Sie kaufen eine Software ein oder lassen eine entwickeln, buchen eine Cloud-Lösung oder bieten selbst IT-Leistungen an — und dann läuft etwas schief: Das System fällt aus, das Projekt verzögert sich, oder plötzlich streiten Sie darüber, ob Sie die entwickelte Lösung überhaupt weiternutzen dürfen. Genau die zwei Fragen, an denen im Ernstfall alles hängt — wem die Rechte an der Software gehören und wer für einen Schaden geradesteht —, sind die, die in IT-Verträgen am häufigsten fehlen oder unwirksam geregelt sind. Hier lesen Sie, worauf es beim Aufsetzen wirklich ankommt: die Weiche des richtigen Vertragstyps, saubere Nutzungsrechte und eine Haftungsbegrenzung, die im Streit auch hält.

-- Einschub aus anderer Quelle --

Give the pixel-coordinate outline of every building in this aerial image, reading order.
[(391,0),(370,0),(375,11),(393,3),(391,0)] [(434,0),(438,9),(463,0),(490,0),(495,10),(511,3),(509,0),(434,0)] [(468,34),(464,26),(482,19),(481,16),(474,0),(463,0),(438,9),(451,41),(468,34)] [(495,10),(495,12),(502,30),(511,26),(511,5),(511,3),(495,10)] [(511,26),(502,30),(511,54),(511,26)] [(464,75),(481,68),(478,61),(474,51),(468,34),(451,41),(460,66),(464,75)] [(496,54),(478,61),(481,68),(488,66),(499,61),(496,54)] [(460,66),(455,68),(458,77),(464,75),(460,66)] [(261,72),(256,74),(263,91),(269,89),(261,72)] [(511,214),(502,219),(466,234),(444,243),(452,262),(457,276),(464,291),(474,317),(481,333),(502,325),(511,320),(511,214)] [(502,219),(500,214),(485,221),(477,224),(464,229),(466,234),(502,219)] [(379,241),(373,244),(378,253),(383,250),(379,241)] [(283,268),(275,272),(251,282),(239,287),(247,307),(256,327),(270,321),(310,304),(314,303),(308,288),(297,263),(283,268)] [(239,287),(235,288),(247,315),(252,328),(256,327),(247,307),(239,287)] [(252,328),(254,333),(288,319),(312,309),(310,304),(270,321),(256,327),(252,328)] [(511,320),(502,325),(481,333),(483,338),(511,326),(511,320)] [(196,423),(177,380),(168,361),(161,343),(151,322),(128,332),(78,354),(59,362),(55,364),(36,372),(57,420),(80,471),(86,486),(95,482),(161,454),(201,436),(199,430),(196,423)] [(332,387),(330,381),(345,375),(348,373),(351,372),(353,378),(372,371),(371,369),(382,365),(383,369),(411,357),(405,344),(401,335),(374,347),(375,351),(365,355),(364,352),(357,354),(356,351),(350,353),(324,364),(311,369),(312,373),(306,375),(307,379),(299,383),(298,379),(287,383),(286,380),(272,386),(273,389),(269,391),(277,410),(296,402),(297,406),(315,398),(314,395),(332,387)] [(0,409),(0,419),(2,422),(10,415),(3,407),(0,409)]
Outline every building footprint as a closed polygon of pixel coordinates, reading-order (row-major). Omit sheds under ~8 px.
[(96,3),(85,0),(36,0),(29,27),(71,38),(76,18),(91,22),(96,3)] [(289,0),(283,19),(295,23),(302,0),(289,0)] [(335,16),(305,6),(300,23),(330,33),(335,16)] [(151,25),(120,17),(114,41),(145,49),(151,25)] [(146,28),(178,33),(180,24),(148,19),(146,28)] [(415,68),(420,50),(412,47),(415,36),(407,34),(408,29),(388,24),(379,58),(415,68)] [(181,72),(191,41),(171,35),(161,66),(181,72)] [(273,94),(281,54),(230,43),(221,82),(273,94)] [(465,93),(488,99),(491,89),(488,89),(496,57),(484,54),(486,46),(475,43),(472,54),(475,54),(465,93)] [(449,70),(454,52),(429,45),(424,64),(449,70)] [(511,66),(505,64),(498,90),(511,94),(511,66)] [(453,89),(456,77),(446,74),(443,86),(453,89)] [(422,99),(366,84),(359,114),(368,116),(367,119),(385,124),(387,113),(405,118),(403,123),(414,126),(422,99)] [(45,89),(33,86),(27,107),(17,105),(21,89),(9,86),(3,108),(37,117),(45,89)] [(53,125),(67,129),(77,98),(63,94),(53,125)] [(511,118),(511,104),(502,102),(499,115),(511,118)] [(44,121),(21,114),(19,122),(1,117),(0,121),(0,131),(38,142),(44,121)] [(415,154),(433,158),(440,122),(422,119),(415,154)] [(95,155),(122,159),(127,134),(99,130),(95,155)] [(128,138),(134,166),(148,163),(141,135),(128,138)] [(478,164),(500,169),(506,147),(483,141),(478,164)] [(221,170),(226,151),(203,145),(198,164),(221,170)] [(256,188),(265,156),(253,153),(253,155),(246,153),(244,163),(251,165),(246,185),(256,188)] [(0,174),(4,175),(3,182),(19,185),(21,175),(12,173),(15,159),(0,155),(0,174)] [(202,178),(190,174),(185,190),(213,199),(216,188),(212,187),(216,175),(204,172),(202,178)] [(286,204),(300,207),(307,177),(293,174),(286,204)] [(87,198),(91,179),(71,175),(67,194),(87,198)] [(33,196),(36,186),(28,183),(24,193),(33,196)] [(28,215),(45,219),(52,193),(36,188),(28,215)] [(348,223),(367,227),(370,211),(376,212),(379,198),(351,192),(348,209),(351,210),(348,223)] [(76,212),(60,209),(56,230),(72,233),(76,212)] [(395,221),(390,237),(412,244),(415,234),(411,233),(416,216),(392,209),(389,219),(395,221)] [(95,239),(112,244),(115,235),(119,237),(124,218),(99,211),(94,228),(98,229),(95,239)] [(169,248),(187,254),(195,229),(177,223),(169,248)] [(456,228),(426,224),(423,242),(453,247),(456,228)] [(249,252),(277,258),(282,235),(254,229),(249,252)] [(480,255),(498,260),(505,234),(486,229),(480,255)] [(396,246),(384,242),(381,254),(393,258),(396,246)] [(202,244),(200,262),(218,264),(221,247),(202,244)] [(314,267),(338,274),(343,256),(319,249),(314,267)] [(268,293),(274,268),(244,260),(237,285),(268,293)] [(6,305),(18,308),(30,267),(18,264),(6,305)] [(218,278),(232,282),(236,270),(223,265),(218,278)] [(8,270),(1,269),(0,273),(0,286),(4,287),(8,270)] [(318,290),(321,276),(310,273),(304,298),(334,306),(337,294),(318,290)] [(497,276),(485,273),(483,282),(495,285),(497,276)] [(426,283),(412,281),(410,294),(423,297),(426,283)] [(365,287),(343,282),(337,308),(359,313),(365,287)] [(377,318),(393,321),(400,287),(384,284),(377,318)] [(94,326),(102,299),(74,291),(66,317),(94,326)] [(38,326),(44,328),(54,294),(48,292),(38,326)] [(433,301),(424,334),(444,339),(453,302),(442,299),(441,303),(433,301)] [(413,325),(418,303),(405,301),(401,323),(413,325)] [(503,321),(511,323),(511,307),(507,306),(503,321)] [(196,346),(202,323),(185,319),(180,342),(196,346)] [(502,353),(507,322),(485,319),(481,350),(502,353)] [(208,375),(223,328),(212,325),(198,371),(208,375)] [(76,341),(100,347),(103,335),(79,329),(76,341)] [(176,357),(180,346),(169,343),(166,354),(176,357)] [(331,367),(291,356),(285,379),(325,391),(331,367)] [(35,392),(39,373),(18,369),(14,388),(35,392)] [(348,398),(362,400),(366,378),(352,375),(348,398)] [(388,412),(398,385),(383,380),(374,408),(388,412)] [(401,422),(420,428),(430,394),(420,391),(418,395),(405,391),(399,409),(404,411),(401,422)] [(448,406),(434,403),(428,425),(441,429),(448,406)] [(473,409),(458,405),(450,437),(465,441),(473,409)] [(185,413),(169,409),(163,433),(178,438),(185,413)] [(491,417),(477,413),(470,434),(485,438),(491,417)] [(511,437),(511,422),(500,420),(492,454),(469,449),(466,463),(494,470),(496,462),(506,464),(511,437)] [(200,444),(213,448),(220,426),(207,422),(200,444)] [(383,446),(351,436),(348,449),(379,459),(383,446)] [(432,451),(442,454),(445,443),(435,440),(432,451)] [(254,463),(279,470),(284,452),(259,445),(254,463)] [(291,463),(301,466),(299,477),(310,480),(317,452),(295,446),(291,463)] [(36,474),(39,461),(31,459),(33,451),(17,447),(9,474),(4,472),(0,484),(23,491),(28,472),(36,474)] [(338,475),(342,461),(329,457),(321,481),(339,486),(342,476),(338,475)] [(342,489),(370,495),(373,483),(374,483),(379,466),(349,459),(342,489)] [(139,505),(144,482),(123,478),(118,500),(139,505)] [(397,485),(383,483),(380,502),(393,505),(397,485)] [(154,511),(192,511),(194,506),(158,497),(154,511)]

Das Wichtigste in 30 Sekunden

  • Der IT-Vertrag hat keinen eigenen Namen im Gesetz — er richtet sich danach, was geschuldet ist: Dauerüberlassung von Standardsoftware = Kaufrecht (§ 433, § 453 BGB), Erstellung von Individualsoftware = Werkvertrag (§ 631 BGB), Cloud/SaaS auf Zeit = Mietrecht (§ 535 BGB), Pflege und Support = Dienst- oder Werkvertrag. Diese Einordnung bestimmt Mängelrechte, Fristen und Verjährung — sie ist die erste Weiche.
  • Ohne ausdrückliche Nutzungsrechte geht wenig: Software ist urheberrechtlich geschützt (§ 69a UrhG), und wer Rechte einräumt, tut das im Zweifel nur so weit, wie der Vertragszweck es verlangt — der Zweckübertragungsgrundsatz wirkt zugunsten des Urhebers (§ 31 Abs. 5 UrhG). Was der Nutzer darf, muss darum ausdrücklich im Vertrag stehen.
  • Eine Haftungsbegrenzung ist im B2B üblich und sinnvoll — aber nicht grenzenlos: Die Haftung für Vorsatz lässt sich nicht im Voraus ausschließen (§ 276 Abs. 3 BGB), und ein Ausschluss für Leben, Körper, Gesundheit oder grobes Verschulden ist in AGB unwirksam (§ 309 Nr. 7 BGB) — im Geschäft zwischen Unternehmen über § 307 BGB mit Indizwirkung.
  • Auch die Haftung für wesentliche Vertragspflichten („Kardinalpflichten") kann man formularmäßig nicht ausschließen; für einfache Fahrlässigkeit ist eine Begrenzung auf den vertragstypischen, vorhersehbaren Schaden möglich (§ 307 Abs. 2 Nr. 2 BGB). Eine pauschale „Wir haften für nichts"-Klausel fällt im Streit — und dann haften Sie unbegrenzt.
  • Werden bei der IT-Leistung personenbezogene Daten im Auftrag verarbeitet, brauchen Sie einen Auftragsverarbeitungsvertrag (Art. 28 DSGVO). Er ist Pflicht, kein Bonus — und gehört von Anfang an mitgedacht.

Typische Situationen

Sie lassen eine Software entwickeln

Eine Agentur oder ein Entwickler baut Ihnen eine Individuallösung. Das Projekt zieht sich, die Rechnungen laufen — und dann stellt sich die Frage: Dürfen Sie den Code später selbst weiterentwickeln oder von einem Dritten pflegen lassen? Steht dazu nichts im Vertrag, gilt im Zweifel nur, was der Vertragszweck zwingend verlangt — und das kann deutlich weniger sein, als Sie erwarten. Wer die Nutzungsrechte und die Rechte an Weiterentwicklungen vorher regelt, macht sich nicht vom guten Willen des Entwicklers abhängig.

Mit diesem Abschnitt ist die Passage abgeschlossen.